2199 Two Furthest Houses With Different Colors

Two Furthest Houses With Different Colors

There are n houses evenly lined up on the street, and each house is beautifully painted. You are given a 0-indexed integer array colors of length n, where colors[i] represents the color of the ith house.

Return the maximum distance between two houses with different colors.
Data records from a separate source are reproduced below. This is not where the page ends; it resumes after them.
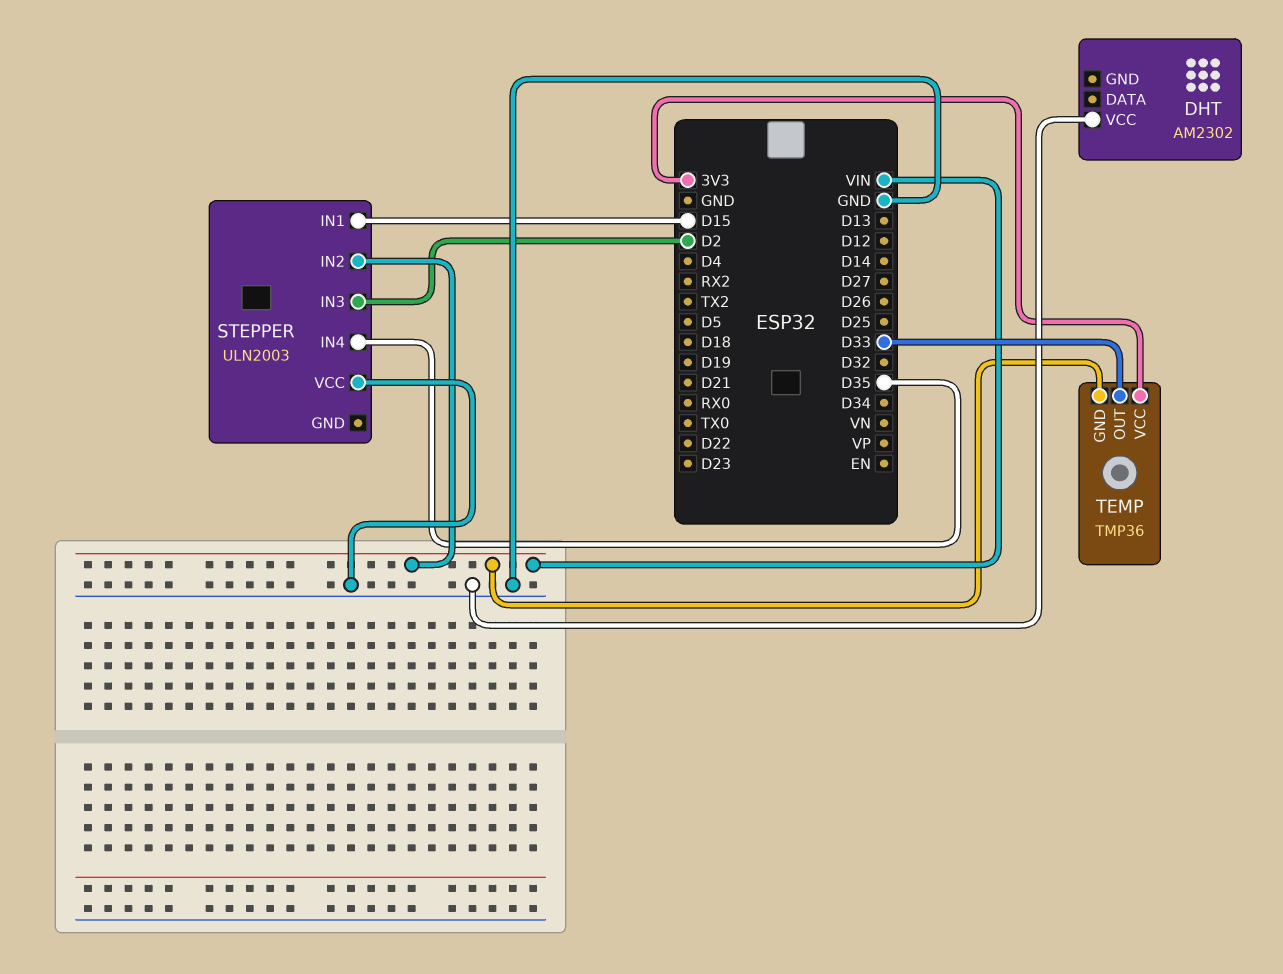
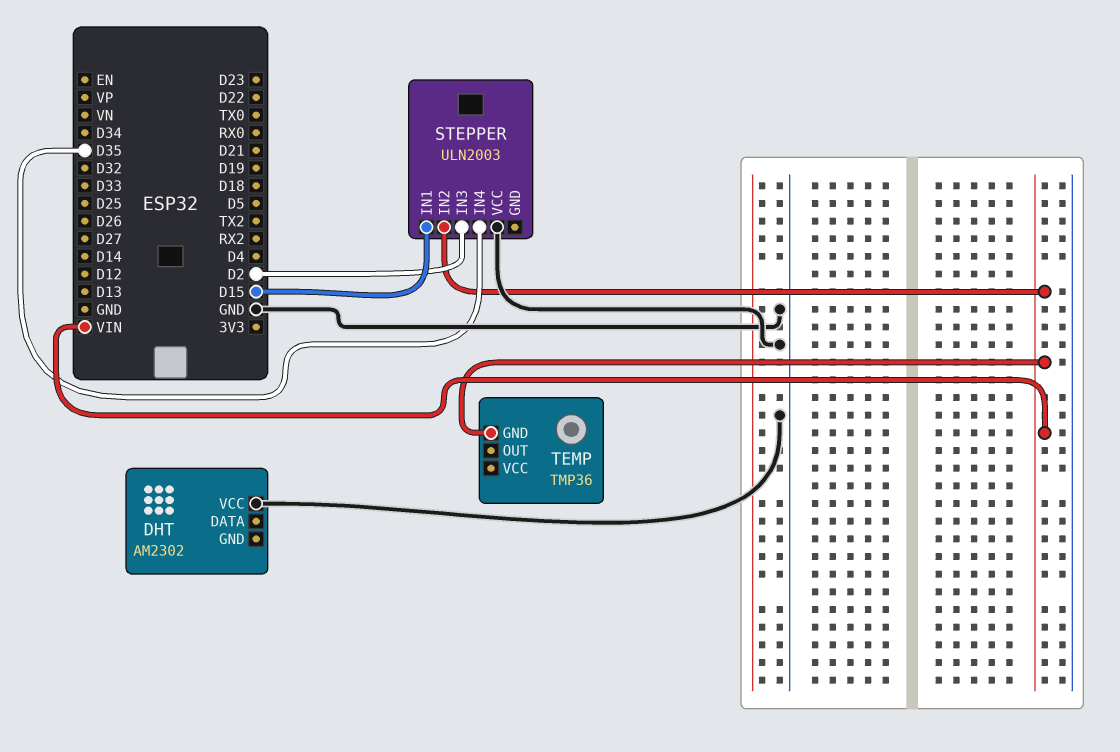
TEMP pin OUT: D33 -> none
TEMP pin VCC: 3V3 -> none

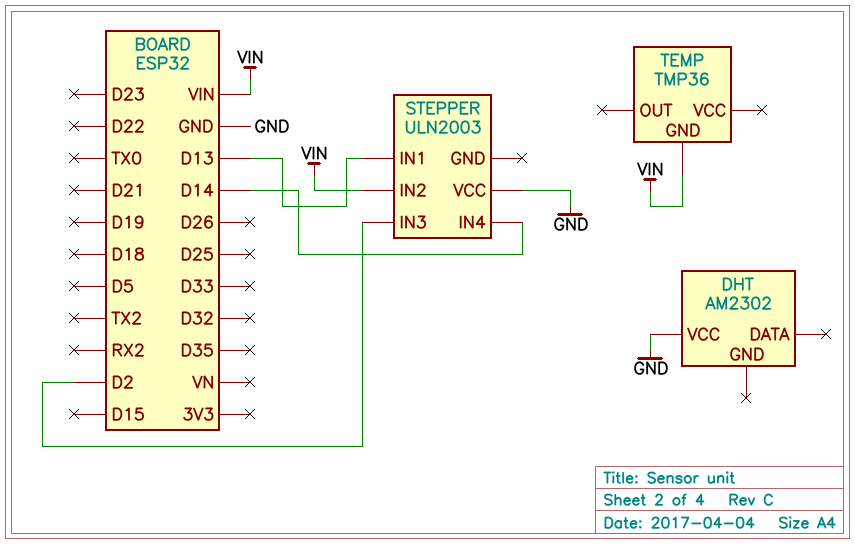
STEPPER pin IN1: D15 -> D13
STEPPER pin IN4: D35 -> D14

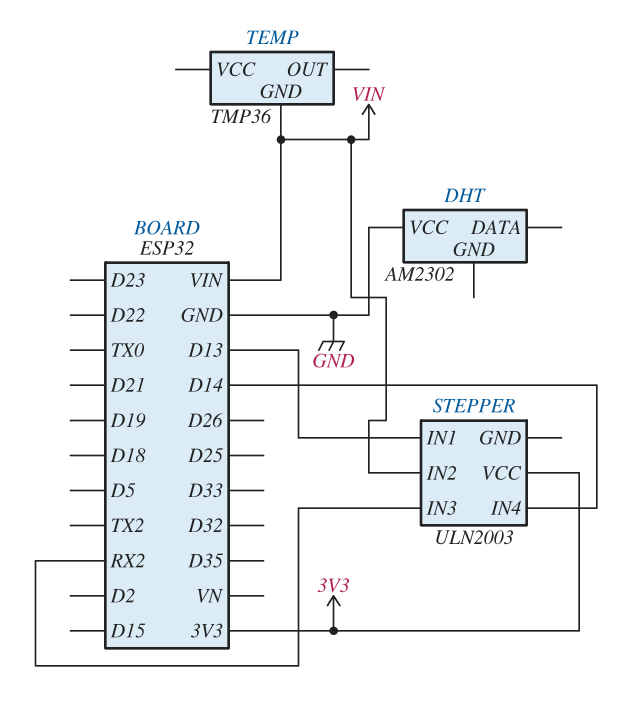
STEPPER pin IN3: D2 -> RX2
STEPPER pin VCC: GND -> 3V3

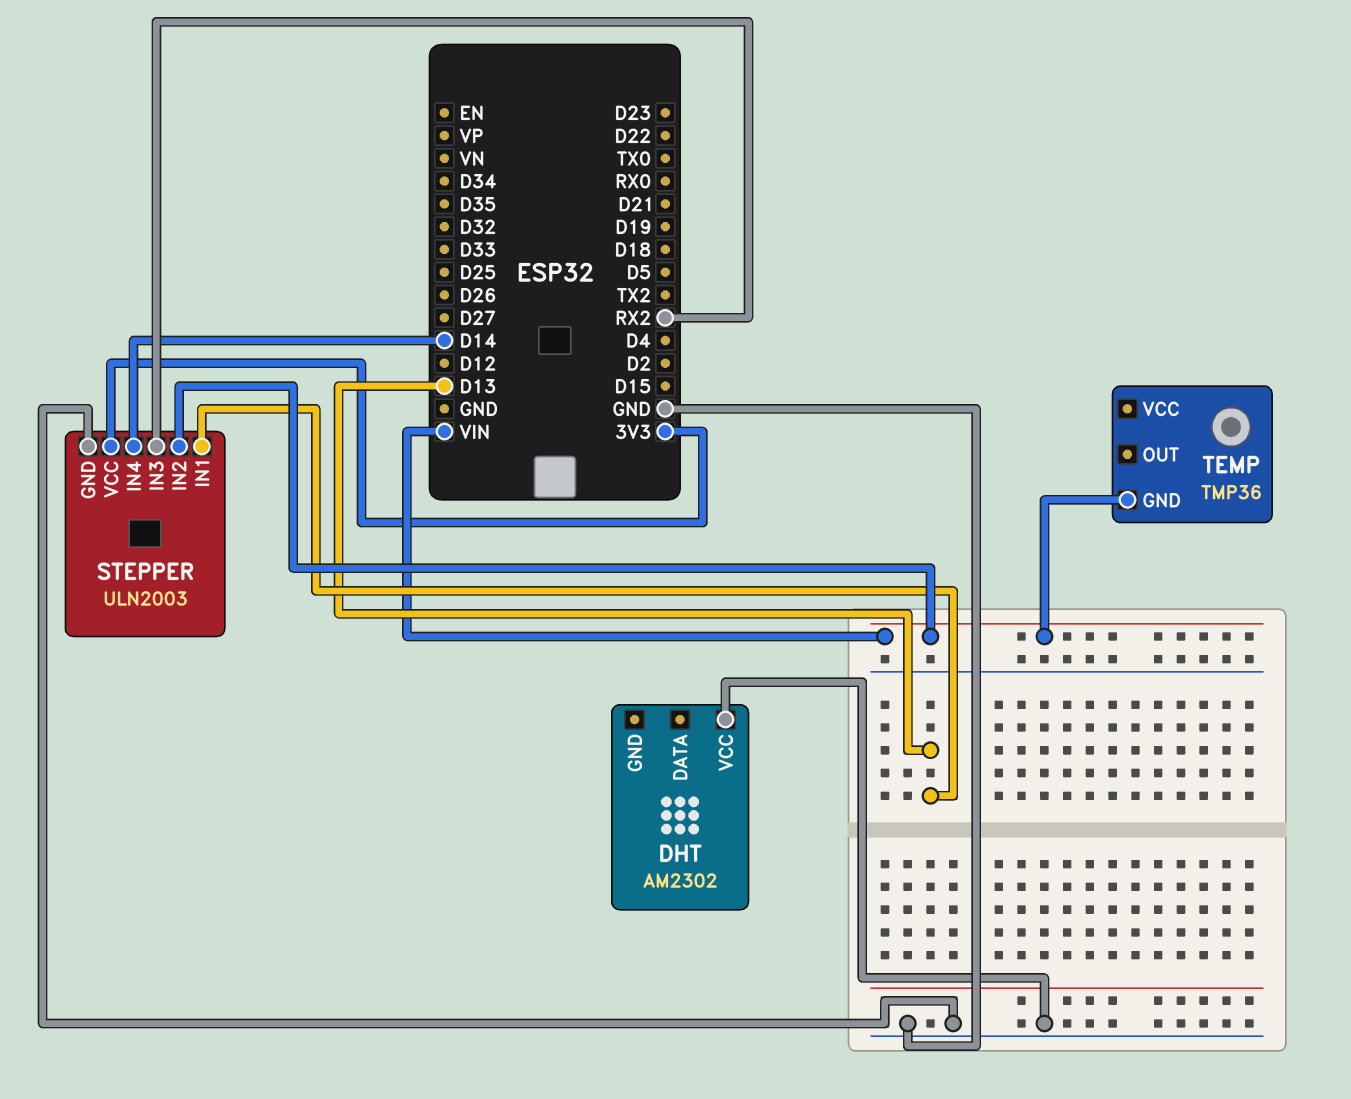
STEPPER pin GND: none -> GND

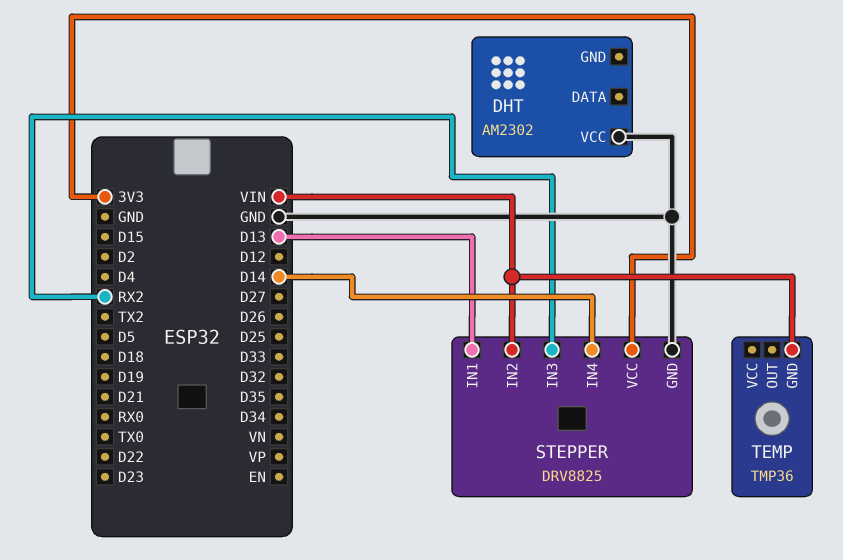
STEPPER: ULN2003 -> DRV8825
The distance between the ith and jth houses is abs(i - j), where abs(x) is the absolute value of x.

 

Example 1:

**Input:** colors = [**1**,1,1,**6**,1,1,1]
**Output:** 3
**Explanation:** In the above image, color 1 is blue, and color 6 is red.
The furthest two houses with different colors are house 0 and house 3.
House 0 has color 1, and house 3 has color 6. The distance between them is abs(0 - 3) = 3.
Note that houses 3 and 6 can also produce the optimal answer.

Example 2:

**Input:** colors = [**1**,8,3,8,**3**]
**Output:** 4
**Explanation:** In the above image, color 1 is blue, color 8 is yellow, and color 3 is green.
The furthest two houses with different colors are house 0 and house 4.
House 0 has color 1, and house 4 has color 3. The distance between them is abs(0 - 4) = 4.

Example 3:

**Input:** colors = [**0**,**1**]
**Output:** 1
**Explanation:** The furthest two houses with different colors are house 0 and house 1.
House 0 has color 0, and house 1 has color 1. The distance between them is abs(0 - 1) = 1.

 

Constraints:

n == colors.length
2 <= n <= 100
0 <= colors[i] <= 100
Test data are generated such that **at least** two houses have different colors.

use std::collections::HashMap;

impl Solution {
    pub fn max_distance(colors: Vec<i32>) -> i32 {
        let mut memo = HashMap::new();
        Self::solve(&colors, 0, colors.len() - 1, &mut memo)
    }

    fn solve(colors: &[i32], start: usize, end: usize, memo: &mut HashMap<(usize, usize), i32>) -> i32 {
        if start >= end {
            return 0;
        }
        if let Some(&res) = memo.get(&(start, end)) {
            return res;
        }

        let res = if colors[start] != colors[end] {
            (end - start) as i32
        } else {
            let left = Self::solve(colors, start + 1, end, memo);
            let right = Self::solve(colors, start, end - 1, memo);
            std::cmp::max(left, right)
        };
        memo.insert((start, end), res);
        res
    }
}